The plot feels familiar. In the past ten or fifteen years, nearly every animation studio has put out an epic adventure-comedy about an outcast young person whose unappreciated talent just might end up saving his community. That’s Disney’s Hercules, Pixar’s A Bug’s Life, Warner Brother’s Happy Feet, Sony’s Cloudy with a Chance of Meatballs, and even Dreamworks’s own Kung Fu Panda. But what Sanders and DeBlois bring to this formula is energy and passion, resulting in a telling that feels so expertly realized that it becomes the kind of filmmaking that follows formula without ever once feeling stale.

Besides, the world the filmmakers create is interesting and fun all on its own. It’s hundreds and hundreds of years ago in an unspecified place and time in a Viking village that has a problem with big pests that carry off sheep and burn down buildings in the middle of the night. Those pests just happen to be dragons. The whole village trains to fight the beasts which flap their way out of the darkness on still and quiet nights. This feels like a fully realized fantasy setting, not just something slapped together out of spare parts.

The leader of the village is the most fearsome dragon-killer (Gerard Butler), but is ashamed of his wimpy son (Jay Baruchel), a weak Viking who is constantly building contraptions. The son is sent to dragon training with the other young people, including the cutie (America Ferrera) he has a crush on. The group of youngsters is led through training by a tough old dragon-fighter (Craig Ferguson) who has a peg-leg and hook-hand to show for his many years of experience. But the son has a secret. One night, he shot down a rare breed of dragon and has been visiting the creature in the forest. It has broken its tail so it can’t fly away. The two of them form a bond, with the son helping the dragon back into the air, and the dragon helping the son learn about dragons. The animation with the dragon is expertly handled. There is no dialogue; the creature remains an animal. All emotion and expression comes through with body language and the eyes. When the dragon finally takes flight, there are several scenes of stunning flight so perfectly realized that I felt like I was flying right along with them. This is a tender and well-told story of emotional interaction between man and beast.

The film leads, as it must, to an epic confrontation with revealed secrets, strong declarations, abrupt changes-of-heart, and fulfillment of romantic subplots all leading up to a huge battle against the true villain. But to say it in that way is to make it sound boring or unexciting. That’s just not the case here. The action is lots of fun; it’s incredibly energetic and well-staged with a great sense of space and energy. The gorgeous animation puts stunning images on screen, not just in terms of detail, but in composition and framing as well. I wasn’t even bothered by the 3D. It seems to work well, and I write that as someone who is still a firm septic when it comes to the longevity or usefulness of the gimmick. The 3D here shames even the much-hyped technique in Avatar in effortlessness and usefulness. It never once pulled me out of the experience.

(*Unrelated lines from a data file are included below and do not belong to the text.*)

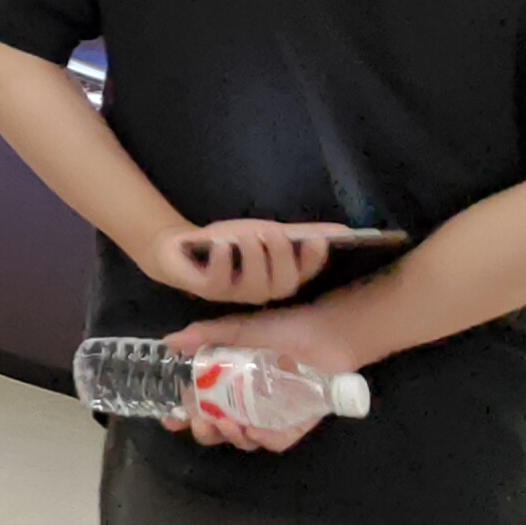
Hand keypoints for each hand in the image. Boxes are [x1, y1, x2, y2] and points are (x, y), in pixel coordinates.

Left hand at [140, 219, 365, 310]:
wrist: (181, 248)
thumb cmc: (229, 243)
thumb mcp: (265, 233)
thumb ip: (301, 234)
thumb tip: (344, 231)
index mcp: (278, 278)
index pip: (304, 275)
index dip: (313, 261)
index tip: (319, 241)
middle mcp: (261, 291)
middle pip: (283, 285)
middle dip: (282, 258)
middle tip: (273, 232)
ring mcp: (234, 293)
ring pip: (254, 287)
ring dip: (253, 257)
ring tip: (248, 234)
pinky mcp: (207, 289)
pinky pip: (217, 282)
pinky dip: (221, 262)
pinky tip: (221, 244)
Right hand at [163, 303, 367, 450]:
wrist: (326, 334)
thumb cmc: (281, 329)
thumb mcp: (238, 328)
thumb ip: (204, 335)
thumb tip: (168, 342)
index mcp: (226, 382)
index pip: (198, 404)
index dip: (181, 414)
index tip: (170, 420)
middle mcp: (244, 403)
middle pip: (216, 428)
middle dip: (203, 430)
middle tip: (201, 422)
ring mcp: (268, 416)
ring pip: (243, 440)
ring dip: (229, 437)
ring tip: (227, 424)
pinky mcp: (294, 425)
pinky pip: (276, 441)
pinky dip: (263, 440)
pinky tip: (254, 431)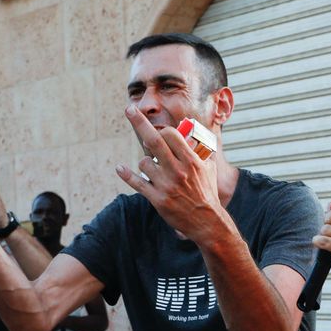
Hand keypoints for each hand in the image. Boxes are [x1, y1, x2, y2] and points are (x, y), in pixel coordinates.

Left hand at [114, 106, 222, 238]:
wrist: (206, 221)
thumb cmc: (207, 192)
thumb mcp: (210, 168)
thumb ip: (203, 149)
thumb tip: (198, 132)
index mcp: (191, 161)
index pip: (171, 135)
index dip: (164, 131)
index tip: (162, 132)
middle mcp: (178, 171)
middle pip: (154, 140)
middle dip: (139, 122)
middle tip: (130, 109)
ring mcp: (166, 185)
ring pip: (144, 163)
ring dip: (145, 163)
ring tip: (154, 171)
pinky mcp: (157, 199)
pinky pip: (137, 182)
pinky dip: (126, 175)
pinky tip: (120, 168)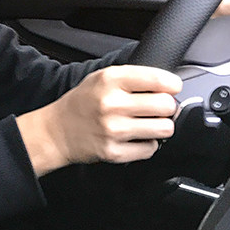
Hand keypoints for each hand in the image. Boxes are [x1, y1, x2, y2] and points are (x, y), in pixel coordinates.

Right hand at [16, 65, 181, 175]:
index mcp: (110, 80)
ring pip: (164, 129)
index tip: (172, 88)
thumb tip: (169, 86)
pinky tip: (135, 138)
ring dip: (160, 127)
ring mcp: (114, 130)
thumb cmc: (83, 102)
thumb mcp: (101, 77)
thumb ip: (132, 78)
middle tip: (158, 108)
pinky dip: (147, 144)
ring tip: (148, 124)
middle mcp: (112, 103)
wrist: (57, 130)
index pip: (158, 79)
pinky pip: (151, 149)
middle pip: (166, 105)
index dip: (172, 84)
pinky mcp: (114, 152)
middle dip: (167, 107)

This extends to the rest of the film as well. It’s an exciting, fast-paced and absorbing story. The voice acting is superb across the board. The actors give soulful, heartfelt performances that are matched by the performances the animators give in bringing them to life. The movie doesn’t quite generate the same emotional wallop that Pixar has become so good at, nor do all the supporting characters add up to much more than scenery. But this is still a very strong effort, high quality all the way. The film is a total delight from beginning to end.